On Wednesday, January 24, 2018, the Arizona House Judiciary and Public Safety Committee by a vote of 6-3 passed House Bill 2119. The Bill separates the Arizona Bar’s regulatory functions from its trade association functions.
Those voting in favor: Representatives Boyer, Finchem, Stringer, Syms, Kern and Farnsworth.
Those voting against: Representatives Engel, Gonzales and Hernandez
HB 2119 next goes before the House Rules Committee before eventually a vote on the floor of the Arizona House.
85 years ago the Arizona Legislature constitutionally created the State Bar of Arizona. For over 50 years, the legislature shared Bar oversight with the state supreme court.
The Bar was supposedly conceived to serve the interests of the public and its members. In fact, the driving force behind its creation was lawyers wanting statutory protection to keep non–lawyers from providing legal services.
The Bar has always struggled with its dual mission — regulator protecting the public — and trade association serving its members. It’s a classic conflict of interest. And the Bar can’t reconcile it. When the Bar feels pressure from its own members or the legislature, it makes feints at reform. But in the end, it always chooses to stay the same.
In 2014, the court created a 16 member task force to look at bar mission and governance. But 10 of the 16 members were past bar presidents; former board members; a bar executive; even a bar lobbyist. They decided the status quo was OK.
Last year, the Goldwater Institute filed a court rule petition to separate the Bar’s regulatory and trade association functions. It was rejected without comment.
Also last year, responding to legislative pressure, the Bar wrote its own — open meeting and public records rules. There was no public input. No surprise — these fell far short of Arizona Public Records Laws — in transparency and right of appeal.

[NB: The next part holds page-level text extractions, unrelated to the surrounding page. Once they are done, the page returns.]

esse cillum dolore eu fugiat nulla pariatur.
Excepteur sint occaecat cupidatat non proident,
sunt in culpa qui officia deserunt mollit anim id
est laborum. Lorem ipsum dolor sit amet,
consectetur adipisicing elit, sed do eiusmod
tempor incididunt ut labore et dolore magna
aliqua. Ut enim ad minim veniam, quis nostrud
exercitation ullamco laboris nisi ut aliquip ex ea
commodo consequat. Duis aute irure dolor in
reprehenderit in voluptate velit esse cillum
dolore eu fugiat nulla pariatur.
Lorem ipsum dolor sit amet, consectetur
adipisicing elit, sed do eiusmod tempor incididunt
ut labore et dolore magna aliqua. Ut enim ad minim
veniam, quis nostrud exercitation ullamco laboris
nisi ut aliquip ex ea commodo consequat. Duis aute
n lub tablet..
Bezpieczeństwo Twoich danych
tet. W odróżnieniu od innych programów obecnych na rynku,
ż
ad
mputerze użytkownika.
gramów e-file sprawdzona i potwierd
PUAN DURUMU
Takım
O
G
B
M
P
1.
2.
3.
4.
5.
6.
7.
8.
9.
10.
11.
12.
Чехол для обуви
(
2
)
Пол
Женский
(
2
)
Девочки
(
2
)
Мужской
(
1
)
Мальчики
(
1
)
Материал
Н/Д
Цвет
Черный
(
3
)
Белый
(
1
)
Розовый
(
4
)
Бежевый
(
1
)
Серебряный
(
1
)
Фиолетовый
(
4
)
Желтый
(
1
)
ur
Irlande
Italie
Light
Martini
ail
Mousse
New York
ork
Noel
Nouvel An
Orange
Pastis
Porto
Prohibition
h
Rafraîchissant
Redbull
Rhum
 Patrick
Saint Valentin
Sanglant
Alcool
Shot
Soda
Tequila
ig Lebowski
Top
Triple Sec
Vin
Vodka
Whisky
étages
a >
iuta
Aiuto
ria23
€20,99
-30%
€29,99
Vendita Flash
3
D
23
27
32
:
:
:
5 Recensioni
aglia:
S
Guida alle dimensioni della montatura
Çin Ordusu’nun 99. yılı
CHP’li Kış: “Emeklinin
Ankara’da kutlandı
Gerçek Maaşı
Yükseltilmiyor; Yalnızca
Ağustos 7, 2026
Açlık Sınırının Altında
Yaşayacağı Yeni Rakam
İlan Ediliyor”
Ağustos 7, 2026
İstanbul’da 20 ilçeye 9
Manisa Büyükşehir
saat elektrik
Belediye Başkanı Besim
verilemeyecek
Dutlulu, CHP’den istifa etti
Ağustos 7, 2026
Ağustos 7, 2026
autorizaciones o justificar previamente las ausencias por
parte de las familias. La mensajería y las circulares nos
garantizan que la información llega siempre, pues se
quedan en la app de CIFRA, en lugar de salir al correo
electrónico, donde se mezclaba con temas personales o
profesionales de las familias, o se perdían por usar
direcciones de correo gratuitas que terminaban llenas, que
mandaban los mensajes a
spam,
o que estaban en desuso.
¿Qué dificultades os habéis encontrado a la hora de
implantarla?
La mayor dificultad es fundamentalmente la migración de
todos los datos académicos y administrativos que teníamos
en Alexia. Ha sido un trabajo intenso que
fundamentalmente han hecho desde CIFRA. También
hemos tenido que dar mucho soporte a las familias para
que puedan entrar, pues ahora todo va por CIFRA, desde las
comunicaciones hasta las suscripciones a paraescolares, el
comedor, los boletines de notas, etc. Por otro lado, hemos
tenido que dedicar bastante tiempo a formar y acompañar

This month, a membership requirements survey was sent to 24,000 lawyers. It contained a bizarre proposal to allow lawyers to opt out of Bar membership. But to save a dubiously estimated $70 to $100 dollars, the proposal required lawyers to personally swear in writing to “a firm, fixed, and sincere ethical, religious or moral objection” to bar membership. The proposal canceled bar numbers. It issued new bar cards. It charged higher fees for continuing education. It even required those opting out to tell their clients they were NMAs – non-member attorneys. All this because lawyers chose not to belong to what should be a voluntary trade association. With so many poison pills creating a lawyer second class — it was obvious the real intent was not to assess how many lawyers might opt-out — but to intimidate lawyers from doing so.
One thing is clear from these missteps: the State Bar is incapable of self-examination, let alone fixing itself. But other states have faced up to this problem. In 2013 the Nebraska Supreme Court separated the Bar’s regulatory functions from its trade association role. Last year, California’s legislature separated the bar’s functions to focus exclusively on public protection. The bill passed all committees and both houses unanimously.
Protecting consumers from unethical lawyers isn’t a Republican — or a Democratic issue. It is a public protection issue — that all could agree on. Unfortunately, tribalism continues to trounce good public policy. The 6-3 vote for HB 2119 went strictly along partisan lines.
In our state, the Bar keeps fighting similar reforms like Nebraska’s and California’s. The State Bar of Arizona will not fix itself. So after 85 years, it’s up to the body that created it — to fix it.